Frame: Number = 188594, Captured Frame Length = 86, MediaType = ETHERNET
+ Ethernet: Etype = IPv6,DestinationAddress:[33-33-00-00-00-01],SourceAddress:[00-24-D7-76-C4-68]
- Ipv6: Next Protocol = ICMPv6, Payload Length = 32
+ Versions: IPv6, Internet Protocol, DSCP 0
PayloadLength: 32 (0x20)
NextProtocol: ICMPv6, 58(0x3a)
HopLimit: 255 (0xFF)
- Icmpv6: Neighbor Advertisement, Target = FD00:4953:4E4C:20:6F7:E4FF:FE4A:2267
MessageType: Neighbor Advertisement, 136(0x88)
Code: 0 (0x0)
Checksum: 3593 (0xE09)
- NeighborAdvertisementFlag: 536870912 (0x20000000)
R: (0...............................) Not router
S: (.0..............................) Not solicited
O: (..1.............................) Override
Type: Target Link-Layer Address, 2(0x2)
Length: 1, in unit of 8 octets
Because the target address is the same in all packets but the MAC address changes, it seems that there is something on the hosts that is forwarding/proxying these packets (and only those packets) back to the network it came from, but only after changing the targetlinklayeraddress in the advertisement. This process is described in RFC4389.

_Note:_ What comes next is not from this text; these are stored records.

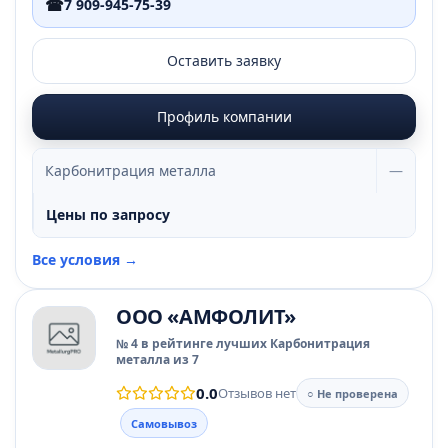
☎
7 909-945-75-39
Оставить заявку
Профиль компании
Карбонитрация металла
—
Цены по запросу
Все условия →
ООО «АМФОЛИТ»
№ 4 в рейтинге лучших Карбонитрация
металла из 7
0.0
Отзывов нет
○ Не проверена
Самовывоз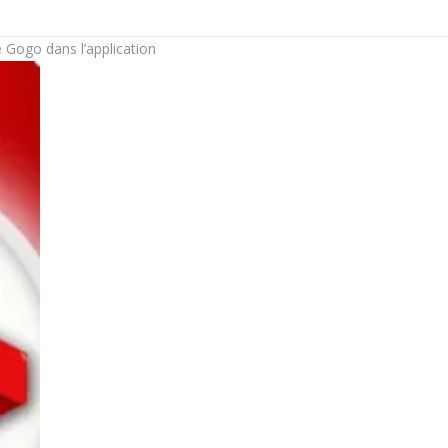
 Gogo dans l’application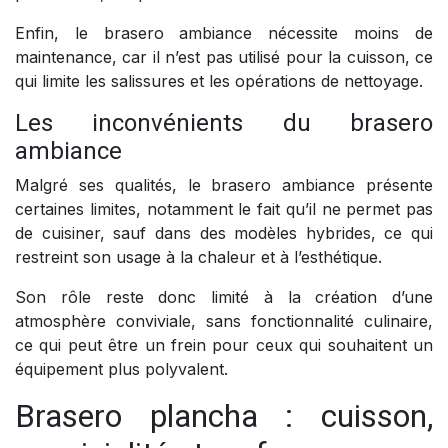
Enfin, le brasero ambiance nécessite moins de
maintenance, car il n’est pas utilisé pour la cuisson, ce
qui limite les salissures et les opérations de nettoyage.
Les inconvénients du brasero
ambiance
Malgré ses qualités, le brasero ambiance présente
certaines limites, notamment le fait qu’il ne permet pas
de cuisiner, sauf dans des modèles hybrides, ce qui
restreint son usage à la chaleur et à l’esthétique.
Son rôle reste donc limité à la création d’une
atmosphère conviviale, sans fonctionnalité culinaire,
ce qui peut être un frein pour ceux qui souhaitent un
équipement plus polyvalent.
Brasero plancha : cuisson,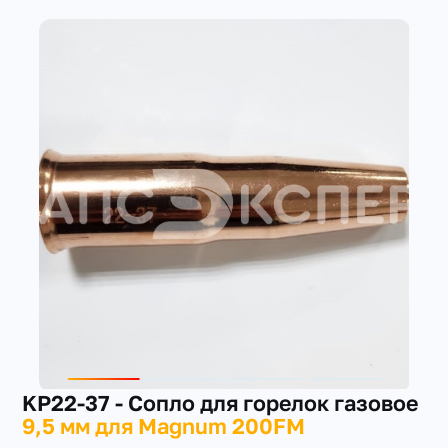
+7(351) 223-98-74
заказать звонок
KP22-37 - Сопло для горелок газовое
9,5 мм для Magnum 200FM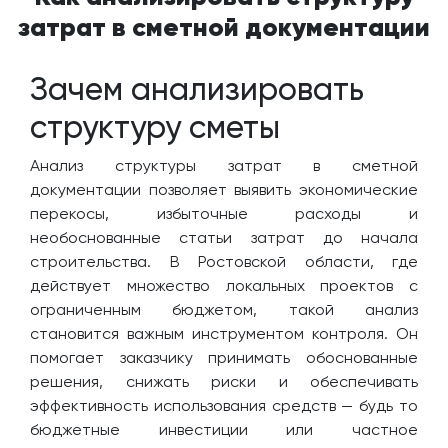
затрат в сметной документации
Зачем анализировать
структуру сметы
Анализ структуры затрат в сметной
документации позволяет выявить экономические
перекосы, избыточные расходы и
необоснованные статьи затрат до начала
строительства. В Ростовской области, где
действует множество локальных проектов с
ограниченным бюджетом, такой анализ
становится важным инструментом контроля. Он
помогает заказчику принимать обоснованные
решения, снижать риски и обеспечивать
эффективность использования средств — будь то
бюджетные инвестиции или частное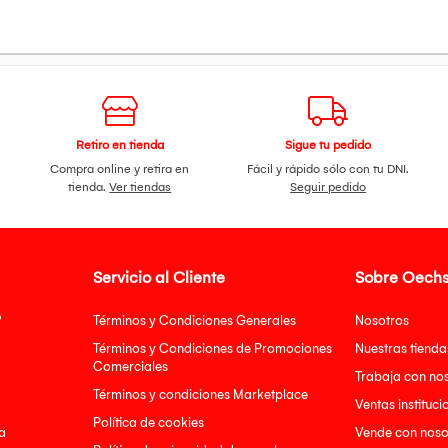
Retiro en tienda
Sigue tu pedido
Compra online y retira en
Fácil y rápido sólo con tu DNI.
tienda.
Ver tiendas
Seguir pedido
Servicio al Cliente
Sobre Oechs
?
Términos y Condiciones Generales
Nosotros
Términos y Condiciones de Promociones
Nuestras tienda
Comerciales
Trabaja con no
Términos y condiciones Marketplace
Ventas instituci
Política de cookies
a
Vende con noso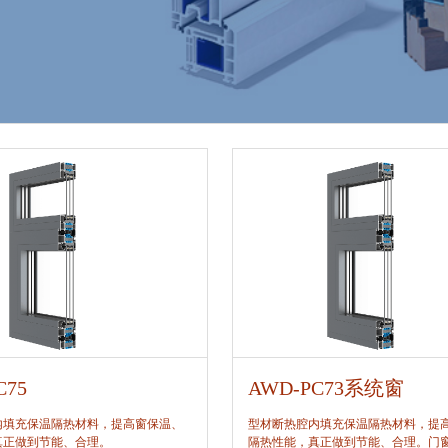
C75
AWD-PC73系统窗
内填充保温隔热材料，提高窗保温、
型材断热腔内填充保温隔热材料，提
真正做到节能、合理。
隔热性能，真正做到节能、合理。门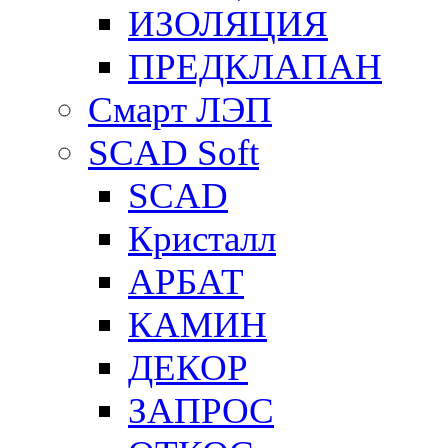
ИЗОЛЯЦИЯ
ПРЕДКЛАПАН
Смарт ЛЭП
SCAD Soft
SCAD
Кристалл
АРБАТ
КАМИН
ДЕКОР
ЗАПРОС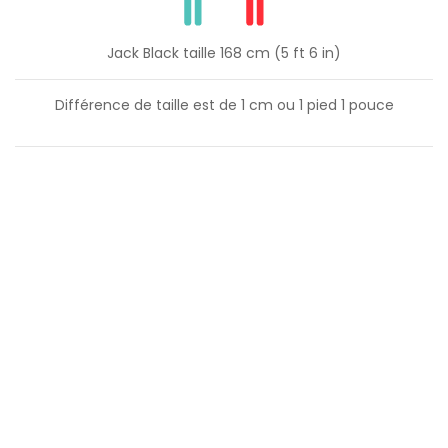
Jack Black taille 168 cm (5 ft 6 in)
Différence de taille est de
1
cm ou
1
pied
1
pouce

One host with this problem on the network will not resolve in a flood. Only when more hosts with this issue are active the flood occurs. It seems that two or more hosts are required to magnify the packets send by the others.
Hyper-V on Windows 8 makes use of a Network Bridge in software to enable the use of wireless network adapters. Is this the cause of all those packets?
Some of the hosts also had Windows Phone 8 SDK installed. The installation of this SDK enables some networks in Hyper-V. Maybe some configuration change is made enabling the proxying of those packets back to the network they came from? After removing the SDK the hosts are still transmitting too much packets.
The first occurrence of this flood was on the day after Microsofts update Tuesday. Is it possible that one of the updates may be the cause of this? There is one mayor update KB2770917 which includes updates to DHCPv6 and NDIS librarys. Again, removing this update does not solves the problem.
Updating our switch/router to a higher level of firmware may lessen the impact, this is something I can try. But it shall not solve the problem, the switch is not the source of the packets.
Hopefully somebody recognizes this issue. All ideas are welcome.